US telco Verizon reported a 75 per cent increase in gaming traffic during lockdown, while Streamlabs data shows usage of platforms such as Twitch, YouTube Gaming, and Facebook Gaming to have increased to the tune of 20 per cent.
For gaming publisher, developer and esports organiser Riot Games, growth in recent months has been even more pronounced.
The Oceanic Pro League – a League of Legends competition organised by Riot Games – has seen local unique viewers grow 116 per cent as an average across the split when compared to 2019.
Looking specifically at the month of April, the average audience was 239 per cent higher than 2019.
“The lockdown period has been really interesting for us,” Riot Games country manager Daniel Ringland told B&T.
“We couldn’t operate our sport as normal (the Riot Sports headquarters in Sydney has remained more or less unused) but unlike traditional sports, we were in more of a position to adapt to that.”
Rather than bringing in players to compete side-by-side on stage, OPL competitors have instead participated from the comfort of their own home.

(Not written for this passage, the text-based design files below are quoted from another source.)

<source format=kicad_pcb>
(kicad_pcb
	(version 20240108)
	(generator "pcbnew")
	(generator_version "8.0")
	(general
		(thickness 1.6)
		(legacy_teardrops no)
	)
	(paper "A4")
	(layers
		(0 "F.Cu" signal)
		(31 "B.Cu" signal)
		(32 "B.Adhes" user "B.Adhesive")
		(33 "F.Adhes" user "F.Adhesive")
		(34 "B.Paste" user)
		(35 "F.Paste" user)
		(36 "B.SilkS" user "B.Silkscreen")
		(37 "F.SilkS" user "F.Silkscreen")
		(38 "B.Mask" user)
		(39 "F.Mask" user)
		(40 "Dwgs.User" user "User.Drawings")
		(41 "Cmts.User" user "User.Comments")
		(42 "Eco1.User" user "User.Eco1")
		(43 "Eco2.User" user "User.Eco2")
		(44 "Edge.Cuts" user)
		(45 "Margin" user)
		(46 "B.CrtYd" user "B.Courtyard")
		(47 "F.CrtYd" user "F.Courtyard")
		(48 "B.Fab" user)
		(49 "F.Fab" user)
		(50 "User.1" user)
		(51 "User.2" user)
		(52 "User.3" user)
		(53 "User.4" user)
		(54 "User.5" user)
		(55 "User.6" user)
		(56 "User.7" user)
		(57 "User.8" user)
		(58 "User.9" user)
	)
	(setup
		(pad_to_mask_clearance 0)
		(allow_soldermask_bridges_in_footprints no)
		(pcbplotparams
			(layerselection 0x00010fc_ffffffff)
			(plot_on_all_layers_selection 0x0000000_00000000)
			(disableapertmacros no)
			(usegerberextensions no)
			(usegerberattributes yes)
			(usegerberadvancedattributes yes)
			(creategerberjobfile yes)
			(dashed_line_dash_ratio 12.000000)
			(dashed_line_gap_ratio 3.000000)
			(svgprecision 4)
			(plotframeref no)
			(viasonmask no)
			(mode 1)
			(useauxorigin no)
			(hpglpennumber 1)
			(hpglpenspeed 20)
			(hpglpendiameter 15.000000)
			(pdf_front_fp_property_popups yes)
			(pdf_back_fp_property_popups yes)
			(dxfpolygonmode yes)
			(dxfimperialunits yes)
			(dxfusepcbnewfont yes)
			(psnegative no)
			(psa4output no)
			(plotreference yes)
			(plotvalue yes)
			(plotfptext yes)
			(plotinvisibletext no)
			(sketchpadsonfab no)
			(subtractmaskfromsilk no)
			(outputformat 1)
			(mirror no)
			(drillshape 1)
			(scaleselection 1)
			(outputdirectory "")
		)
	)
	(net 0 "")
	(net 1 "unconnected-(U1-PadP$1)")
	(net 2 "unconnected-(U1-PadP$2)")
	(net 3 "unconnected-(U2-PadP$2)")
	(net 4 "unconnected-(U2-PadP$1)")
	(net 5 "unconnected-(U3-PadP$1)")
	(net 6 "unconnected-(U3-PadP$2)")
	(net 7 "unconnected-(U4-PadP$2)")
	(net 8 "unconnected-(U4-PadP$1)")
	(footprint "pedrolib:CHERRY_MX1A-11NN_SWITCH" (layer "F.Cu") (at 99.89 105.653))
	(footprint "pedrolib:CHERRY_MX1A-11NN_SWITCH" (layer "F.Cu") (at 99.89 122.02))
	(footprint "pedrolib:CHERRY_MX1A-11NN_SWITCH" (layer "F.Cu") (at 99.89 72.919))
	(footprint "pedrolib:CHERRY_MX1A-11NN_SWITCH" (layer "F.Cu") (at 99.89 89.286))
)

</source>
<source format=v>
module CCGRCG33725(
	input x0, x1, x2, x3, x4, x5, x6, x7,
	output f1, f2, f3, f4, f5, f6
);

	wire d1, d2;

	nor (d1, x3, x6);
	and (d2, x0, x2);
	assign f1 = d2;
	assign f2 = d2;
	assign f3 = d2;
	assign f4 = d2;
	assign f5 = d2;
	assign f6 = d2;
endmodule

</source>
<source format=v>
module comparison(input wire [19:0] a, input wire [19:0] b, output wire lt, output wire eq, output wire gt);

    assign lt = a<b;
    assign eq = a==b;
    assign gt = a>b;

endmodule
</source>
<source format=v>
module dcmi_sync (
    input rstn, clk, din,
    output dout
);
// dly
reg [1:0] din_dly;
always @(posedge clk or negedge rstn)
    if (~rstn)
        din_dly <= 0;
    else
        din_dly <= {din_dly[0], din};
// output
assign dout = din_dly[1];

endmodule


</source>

After spending a week organising players and moving broadcast capabilities online, Riot Games was able to run the production with every single person working from home.

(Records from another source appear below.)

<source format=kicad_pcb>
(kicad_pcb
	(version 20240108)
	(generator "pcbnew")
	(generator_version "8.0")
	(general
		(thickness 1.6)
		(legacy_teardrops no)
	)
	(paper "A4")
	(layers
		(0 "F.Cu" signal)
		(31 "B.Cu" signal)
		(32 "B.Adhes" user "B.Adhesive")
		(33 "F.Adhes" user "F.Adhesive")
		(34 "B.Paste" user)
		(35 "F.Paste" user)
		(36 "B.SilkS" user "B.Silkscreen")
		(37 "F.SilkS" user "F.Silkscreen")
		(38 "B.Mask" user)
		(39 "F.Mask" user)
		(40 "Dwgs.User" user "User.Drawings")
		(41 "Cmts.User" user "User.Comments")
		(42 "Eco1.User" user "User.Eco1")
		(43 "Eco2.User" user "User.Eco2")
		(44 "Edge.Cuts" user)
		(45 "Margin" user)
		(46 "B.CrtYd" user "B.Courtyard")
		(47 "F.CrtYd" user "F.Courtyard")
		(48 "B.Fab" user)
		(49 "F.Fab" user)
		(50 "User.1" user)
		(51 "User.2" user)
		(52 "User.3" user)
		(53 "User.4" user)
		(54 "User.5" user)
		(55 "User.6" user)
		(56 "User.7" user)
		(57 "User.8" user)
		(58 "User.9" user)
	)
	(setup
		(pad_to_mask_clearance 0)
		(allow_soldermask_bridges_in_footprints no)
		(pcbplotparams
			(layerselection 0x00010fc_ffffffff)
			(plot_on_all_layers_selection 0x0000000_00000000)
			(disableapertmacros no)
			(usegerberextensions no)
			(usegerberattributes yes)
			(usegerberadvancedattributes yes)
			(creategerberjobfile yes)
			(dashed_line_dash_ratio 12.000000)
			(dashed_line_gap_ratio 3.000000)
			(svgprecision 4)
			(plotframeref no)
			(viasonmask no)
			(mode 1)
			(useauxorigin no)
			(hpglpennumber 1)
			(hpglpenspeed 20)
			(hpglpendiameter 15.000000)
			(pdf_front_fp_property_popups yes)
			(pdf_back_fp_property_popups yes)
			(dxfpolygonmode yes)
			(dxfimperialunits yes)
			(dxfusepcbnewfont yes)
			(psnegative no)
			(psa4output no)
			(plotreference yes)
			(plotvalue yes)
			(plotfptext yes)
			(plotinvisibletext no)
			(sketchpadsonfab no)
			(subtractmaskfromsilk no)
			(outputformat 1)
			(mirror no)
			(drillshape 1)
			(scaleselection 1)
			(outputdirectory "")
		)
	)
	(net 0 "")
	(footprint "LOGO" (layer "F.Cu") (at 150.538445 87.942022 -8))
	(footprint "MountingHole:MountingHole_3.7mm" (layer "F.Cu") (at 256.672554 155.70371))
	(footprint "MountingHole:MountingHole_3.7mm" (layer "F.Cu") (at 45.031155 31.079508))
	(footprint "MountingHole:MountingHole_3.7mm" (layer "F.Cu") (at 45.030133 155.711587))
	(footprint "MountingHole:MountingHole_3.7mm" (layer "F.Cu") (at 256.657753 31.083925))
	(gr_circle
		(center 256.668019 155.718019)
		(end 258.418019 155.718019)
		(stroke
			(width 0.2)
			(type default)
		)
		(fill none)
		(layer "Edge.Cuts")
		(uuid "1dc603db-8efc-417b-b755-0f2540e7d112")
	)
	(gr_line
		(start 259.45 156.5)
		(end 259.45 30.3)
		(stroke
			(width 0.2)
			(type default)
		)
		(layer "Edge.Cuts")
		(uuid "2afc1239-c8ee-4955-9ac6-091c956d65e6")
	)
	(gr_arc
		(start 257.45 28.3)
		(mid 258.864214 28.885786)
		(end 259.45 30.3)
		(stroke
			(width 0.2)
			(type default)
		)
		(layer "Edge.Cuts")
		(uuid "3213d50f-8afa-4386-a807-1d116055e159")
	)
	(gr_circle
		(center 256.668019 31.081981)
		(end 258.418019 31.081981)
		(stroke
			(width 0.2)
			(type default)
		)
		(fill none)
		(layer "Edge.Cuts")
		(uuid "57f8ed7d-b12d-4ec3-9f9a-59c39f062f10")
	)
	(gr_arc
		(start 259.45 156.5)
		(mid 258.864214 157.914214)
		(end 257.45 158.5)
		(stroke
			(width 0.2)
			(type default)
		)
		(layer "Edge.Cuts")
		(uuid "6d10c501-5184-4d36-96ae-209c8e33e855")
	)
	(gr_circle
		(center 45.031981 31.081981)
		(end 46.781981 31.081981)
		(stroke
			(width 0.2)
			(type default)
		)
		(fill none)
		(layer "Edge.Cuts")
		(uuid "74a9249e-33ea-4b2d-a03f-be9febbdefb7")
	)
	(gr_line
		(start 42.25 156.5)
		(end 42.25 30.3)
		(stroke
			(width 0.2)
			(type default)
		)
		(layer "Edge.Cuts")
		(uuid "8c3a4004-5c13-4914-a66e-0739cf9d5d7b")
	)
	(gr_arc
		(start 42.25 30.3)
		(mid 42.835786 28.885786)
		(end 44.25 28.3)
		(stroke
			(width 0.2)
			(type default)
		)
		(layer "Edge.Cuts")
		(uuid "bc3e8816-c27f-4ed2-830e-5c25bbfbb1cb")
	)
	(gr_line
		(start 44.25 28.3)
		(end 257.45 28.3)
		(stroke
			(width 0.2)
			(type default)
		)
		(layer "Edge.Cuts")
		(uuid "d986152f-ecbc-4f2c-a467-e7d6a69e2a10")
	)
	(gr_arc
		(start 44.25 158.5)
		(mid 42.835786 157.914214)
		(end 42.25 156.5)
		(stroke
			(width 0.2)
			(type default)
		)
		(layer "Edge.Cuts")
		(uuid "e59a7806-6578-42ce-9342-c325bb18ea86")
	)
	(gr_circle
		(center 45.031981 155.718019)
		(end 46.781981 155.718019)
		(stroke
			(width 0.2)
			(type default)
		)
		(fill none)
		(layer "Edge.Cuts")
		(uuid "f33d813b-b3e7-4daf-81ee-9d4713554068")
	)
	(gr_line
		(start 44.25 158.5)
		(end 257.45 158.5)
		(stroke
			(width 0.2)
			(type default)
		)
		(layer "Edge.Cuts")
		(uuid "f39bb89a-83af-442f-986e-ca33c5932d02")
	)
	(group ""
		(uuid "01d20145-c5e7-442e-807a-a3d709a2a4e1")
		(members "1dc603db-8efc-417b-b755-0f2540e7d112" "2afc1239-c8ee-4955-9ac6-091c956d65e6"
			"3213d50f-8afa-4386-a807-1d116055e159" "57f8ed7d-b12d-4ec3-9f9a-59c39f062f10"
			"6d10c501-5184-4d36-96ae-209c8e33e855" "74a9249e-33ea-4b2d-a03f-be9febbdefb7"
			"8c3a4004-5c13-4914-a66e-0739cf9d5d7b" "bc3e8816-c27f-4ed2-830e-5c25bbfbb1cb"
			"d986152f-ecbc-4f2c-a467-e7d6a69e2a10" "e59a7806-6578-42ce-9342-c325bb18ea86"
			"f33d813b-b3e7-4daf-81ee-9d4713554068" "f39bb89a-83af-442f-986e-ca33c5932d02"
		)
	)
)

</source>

“It gave us a pretty big leg up in that we were able to operate our sport without anybody leaving the comfort and safety of their own home,” Ringland said.
breaking into new audiences?
While the data shows a definite rise in audience numbers for OPL, it is hard to pinpoint exactly where these viewers have come from.

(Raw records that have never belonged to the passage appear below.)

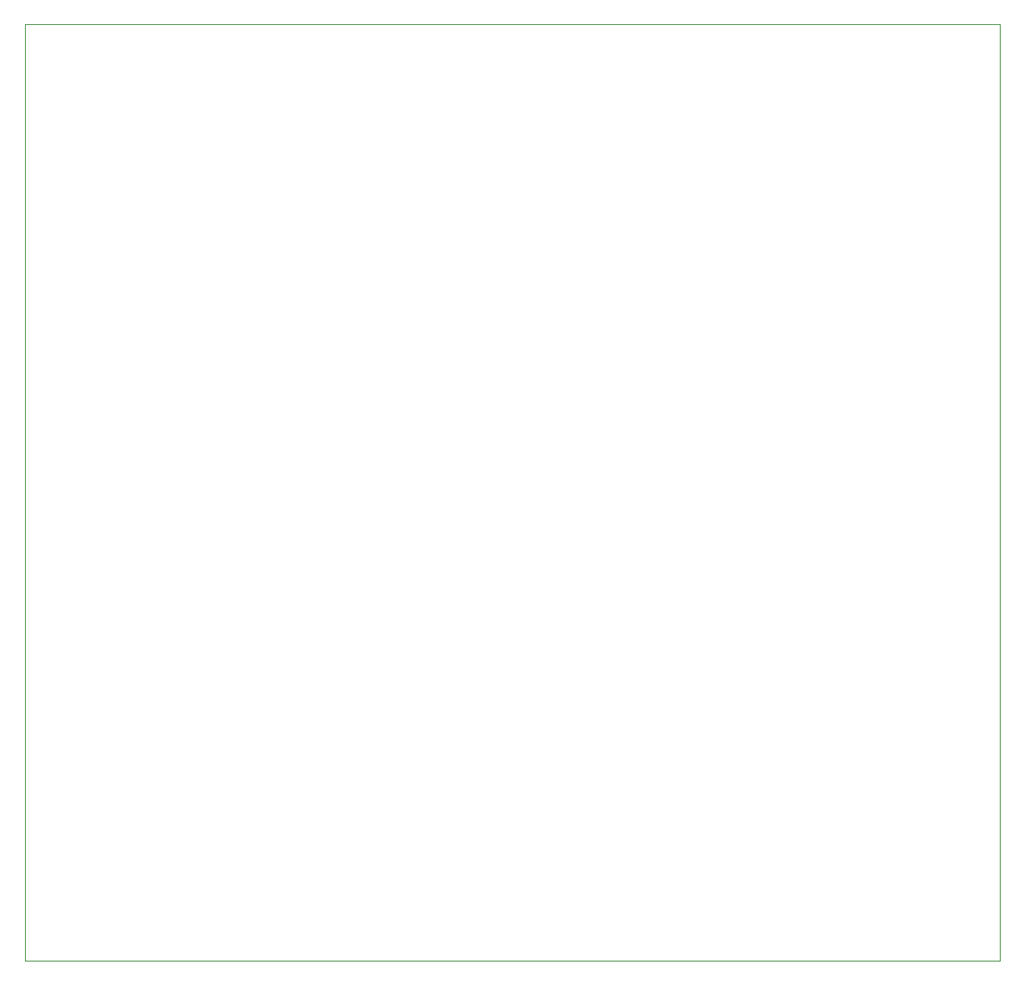
<source format=gm1>
%TF.GenerationSoftware,KiCad,Pcbnew,9.0.2*%
%TF.CreationDate,2025-06-21T00:54:49+02:00*%
%TF.ProjectId,schaltung_labor_netzteil_display,73636861-6c74-4756-9e67-5f6c61626f72,rev?*%
%TF.SameCoordinates,Original*%
%TF.FileFunction,Profile,NP*%
%FSLAX46Y46*%
G04 Gerber Fmt 4.6, Leading zero omitted, Abs format (unit mm)*
G04 Created by KiCad (PCBNEW 9.0.2) date 2025-06-21 00:54:49*
%MOMM*%
%LPD*%
G01*
G04 APERTURE LIST*
%TA.AperFunction,Profile*%
%ADD10C,0.050000*%
%TD*%
G04 APERTURE END LIST*
D10*
X176530000Y-20320000D02*
X275590000Y-20320000D01*
X275590000Y-115570000D01*
X176530000Y-115570000D01*
X176530000Y-20320000D01*
M02*

</source>
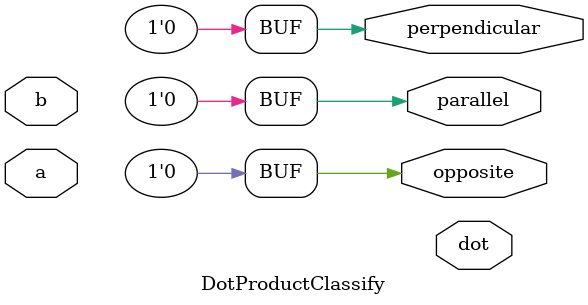
<source format=sv>

module DotProductClassify (
    input [95:0] a,
    input [95:0] b,
    output [31:0] dot,
    output parallel,
    output perpendicular,
    output opposite
);

    wire [31:0] zero;
    wire [31:0] pos_threshold;

    assign parallel = 0;
    assign perpendicular = 0;
    assign opposite = 0;

endmodule

</source>
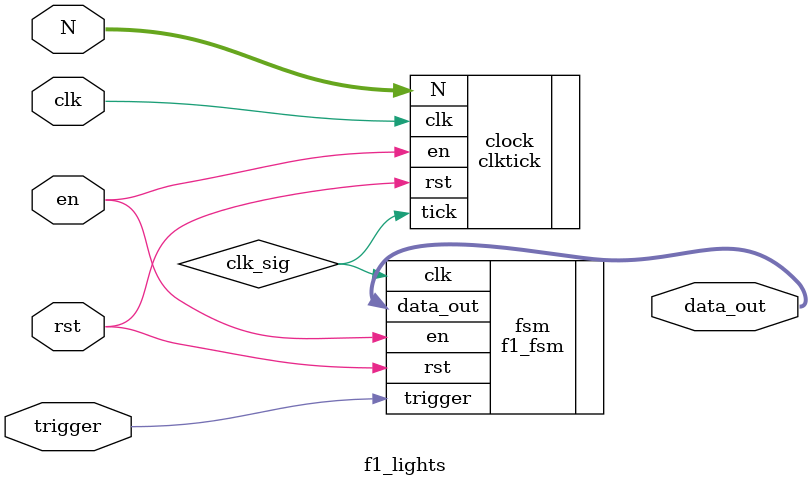
<source format=sv>
module f1_lights #(
    parameter WIDTH = 16
)(
    input   logic                   rst,
    input   logic                   en,
    input   logic                   clk,
    input   logic                   trigger,
    input   logic [WIDTH-1:0]       N,
    output  logic [7:0] data_out
);

    logic clk_sig;

f1_fsm fsm(

    .rst(rst),
    .en(en),
    .clk(clk_sig),
    .trigger(trigger),
    .data_out(data_out)
);

clktick clock(

    .rst(rst),
    .en(en),
    .clk(clk),
    .N(N),
    .tick(clk_sig)
);

endmodule

</source>
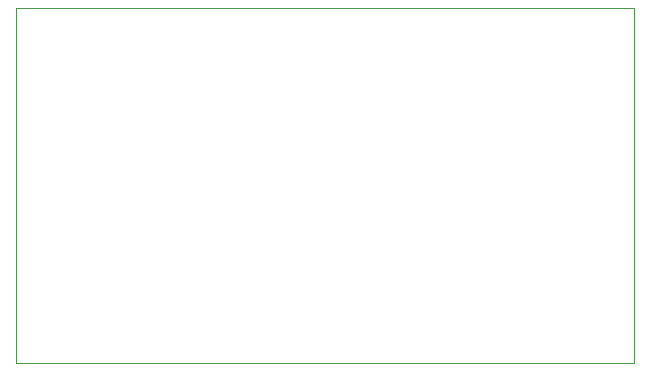
<source format=gbr>
G04 #@! TF.GenerationSoftware,KiCad,Pcbnew,8.0.8-8.0.8-0~ubuntu20.04.1*
G04 #@! TF.CreationDate,2025-01-21T23:34:15+05:30*
G04 #@! TF.ProjectId,hds_rpi,6864735f-7270-4692-9e6b-696361645f70,rev?*
G04 #@! TF.SameCoordinates,Original*
G04 #@! TF.FileFunction,Profile,NP*
%FSLAX46Y46*%
G04 Gerber Fmt 4.6, Leading zero omitted, Abs format (unit mm)*
G04 Created by KiCad (PCBNEW 8.0.8-8.0.8-0~ubuntu20.04.1) date 2025-01-21 23:34:15*
%MOMM*%
%LPD*%
G01*
G04 APERTURE LIST*
G04 #@! TA.AperFunction,Profile*
%ADD10C,0.050000*%
G04 #@! TD*
G04 APERTURE END LIST*
D10*
X81280000Y-50292000D02*
X133604000Y-50292000D01*
X133604000Y-80292000D01*
X81280000Y-80292000D01*
X81280000Y-50292000D01*
M02*

</source>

An NRL fan, for example, starved of any live content in recent months may have turned to something like the OPL to fill the void.
However, it is also possible this growth is a result of existing audiences simply having more time on their hands.
“What we know is that our viewership went up significantly, what we need to now understand is the exact source of it,” said Ringland.
With the NRL having gone back last week and the AFL return fast approaching, the challenge for esports businesses such as Riot Games is how can you hang on to any new viewers as the world returns to a new ‘normal’.
“We’ve made an effort, more than ever, to increase the entertainment value of our show,” Ringland said about retaining viewers.
“We’ve focused on having our broadcast be entertaining and fun, as opposed to focusing on just in-depth analysis.”
Although it is still early days, the numbers suggest Riot Games’s entertainment blitz could be working.
“Our average view time per audience member has maintained the same,” Ringland said.
“So we’ve got a lot of new people, but the new people that are watching are still watching quite a lot. So we’re confident that’s a good sign.”
Sports vs Esports
With more eyeballs on screens than ever before, it was inevitable that advertisers would look to ride the most recent esports surge.
Ringland explained that while there has been an “increasing in conversations”, there is still a lot of confusion for brands looking to get into esports.
“You’ll hear a marketing manager say ‘we’re thinking of getting into esports’,” Ringland said.
“And the problem with that line of thinking is that saying esports is like saying sports – there are many different sports, some sports have very different demographics to others.
“Esports is a collective, not a singular.”
Some brands are further along than others when it comes to understanding the nuances of the industry, Ringland explained.
He said a common trap for brands is treating esports like it would a normal sports broadcast.
“Although out of all the traditional channels, esports looks the most like a traditional sports broadcast, it’s not like it at all,” he said.
“It’s got a lot of similarities, but also a lot of differences that present pretty unique opportunities.”